Watch it online at the following link:
http://www.abc.net.au/catalyst/stories/3568949.htm
Preventing Spillage
The researchers found that when study participants focused on their cups, the average number of steps they took before spilling coffee increased greatly.
Krechetnikov and his graduate student Hans Mayer, the primary author of the study, suggested two explanations for this result.
First, focusing on one’s cup tends to result in slower walking, and second, it dampens the noise, or chaotic sloshing, in the cup.
Secondly, a focused carry decreases the amount of noise because we perform “targeted suppression”, automatically counteracting the sloshing of the liquid with small flicks of our wrists, or because we simply hold the cup more steadily when we’re looking at it, the researchers could not say.
Third, accelerate gradually. If you take off suddenly, a huge coffee wave will build up almost instantly, and it will crash over the rim after just a few steps.
Concluding their study, the two engineers had some advice for coffee drinkers. They said leaving a large gap between the coffee and the top of the drinking vessel, and walking slower, prevents spillages.
They added that watching the mug, rather than the floor, while carrying it proved to be a more effective coffee-holding method.
So to prevent coffee spills do these three things:
a) Slow down
b) Watch your coffee, not what’s ahead of you
c) Don’t fill your cup too high
In regard to c), “too high” actually has a mathematical formula: keep your coffee level at least one-eighth of the cup’s rim diameter from the top and you will never spill your coffee!
Liquid Sloshing Dynamics
Image Source: http://www.ascience.com
The area of Science, Engineering, and Mathematics which studies the back and forth movement of liquides is called: “Liquid Sloshing Dynamics”.

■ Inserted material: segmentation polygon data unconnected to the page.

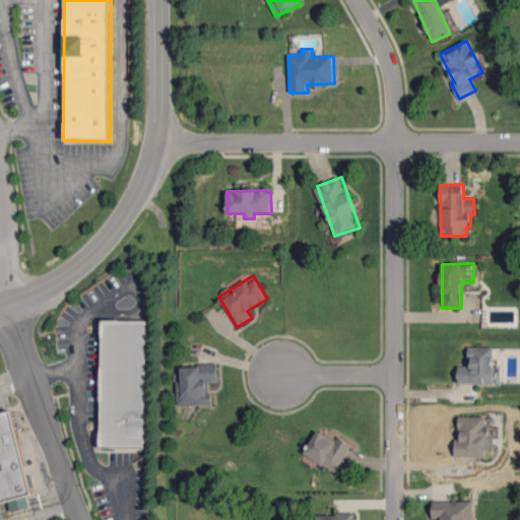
[(145,321),(102,320),(101,448),(145,448),(145,321)]
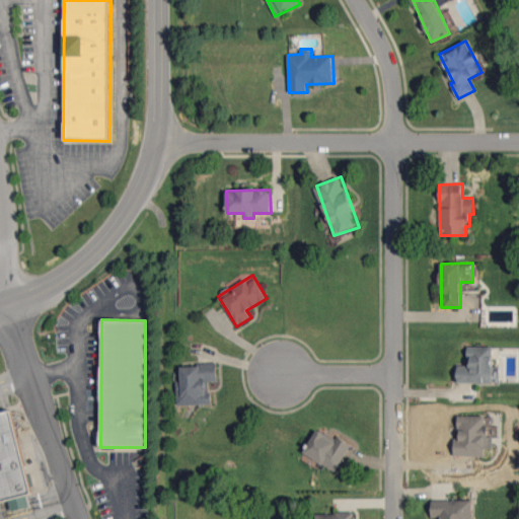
[(458,383),(500,382),(500,366),(494,366),(493,347),(468,347),(468,365),(457,365),(458,383)]
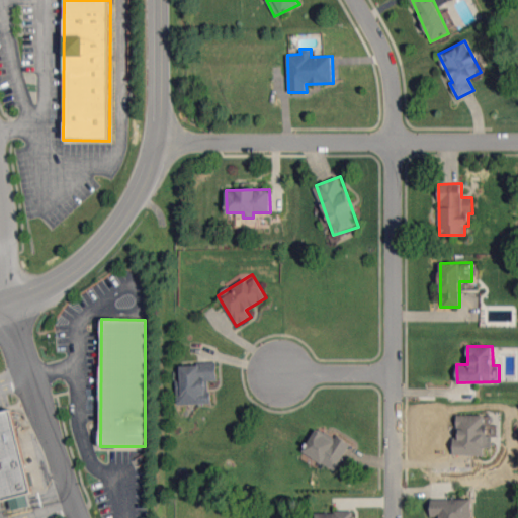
[(217,363),(180,364),(181,379),(176,379),(177,404),(209,403),(209,380),(217,380),(217,363)]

Liquid Sloshing engineering studies, were first done to stabilize fuel tanks inside missiles, rockets, and satellites.
Quite complicated Mathematics and Equations are used in these studies.
Image Source: Slosh Formulas from ABC Catalyst Video
The mathematical equations have been programmed into computers to creates sloshing simulators.

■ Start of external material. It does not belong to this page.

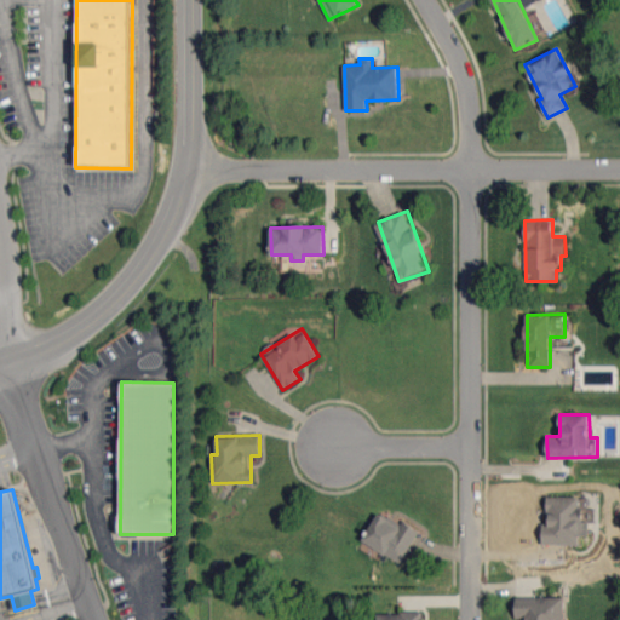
[(401,563),(419,530),(402,521),(400,526),(378,514),(362,541),(401,563)]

Image Source: http://www.ascience.com
For more details about sloshing simulation, go to the followining link:
http://www.ascience.com/03152006Slosh.htm
The problem of liquid sloshing in moving or stationary containers is an onging concern for aerospace, civil, and nuclear engineers; mathematicians, physicists and designers of road and ship tankers.
Engineers already know of slosh-control techniques: Tanker trucks contain inner ridges, or baffles, to damp the liquid’s motion, because too much sloshing can make a truck overturn.

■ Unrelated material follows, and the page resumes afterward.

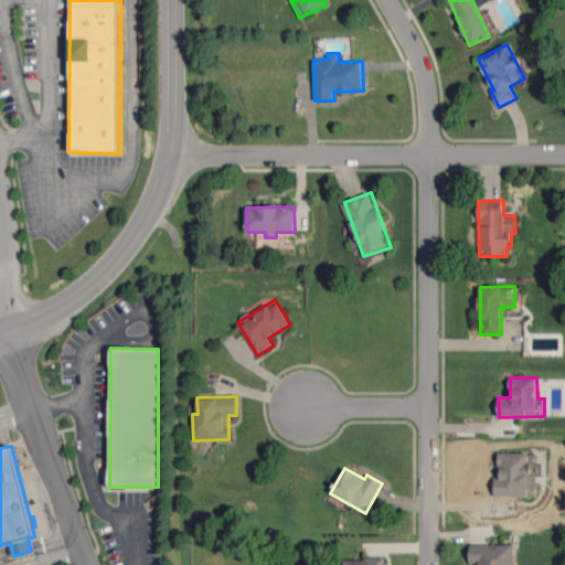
[(512,564),(512,544),(469,544),(470,564),(479,564),(478,564),(512,564)]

Image Source: http://wordpress.com
Preventing Sloshing in Tanker Trucks
Image Source: http://www.rapidspray.com.au
An Australian company specialising in Slosh Engineering is “Rapid Spray. The photo above shows them testing slosh on Water and Weed Spraying Tanks.
Rather than building fence type ridges inside the truck tank, Rapid Spray obtain stability by filling the tank with hollow “Baffle Balls”.
These balls slow down the movement of liquid in the tank, and stop large sloshing which could tip the truck over.
Image Source: http://www.rapidspray.com.au
The more traditional method of stopping excessive sloshing in tankers, involve placing baffle dividers in the tanker as shown in the following diagram.
Image Source: http://www.nomenclaturo.com
Note that there is also considerable mathematics and engineering involved with the braking systems of tanker trucks.
As the tankers drop off loads and become less full, the brakes need to mathematically adjust for the lighter load, so that they do not come on full load force and lock up the wheels and skid the tyres.
Roller Hockey Application
Image Source: http://www.roller-hockey.co.uk
According to Wikipeadia, the effect of slosh is used to limit the bounce of a roller hockey ball.
Water slosh can significantly reduce the rebound height of a ball, making it stay low and behave more like a hockey puc than a ball.
Many of the balls for roller hockey commonly contain water to reduce their bounce height.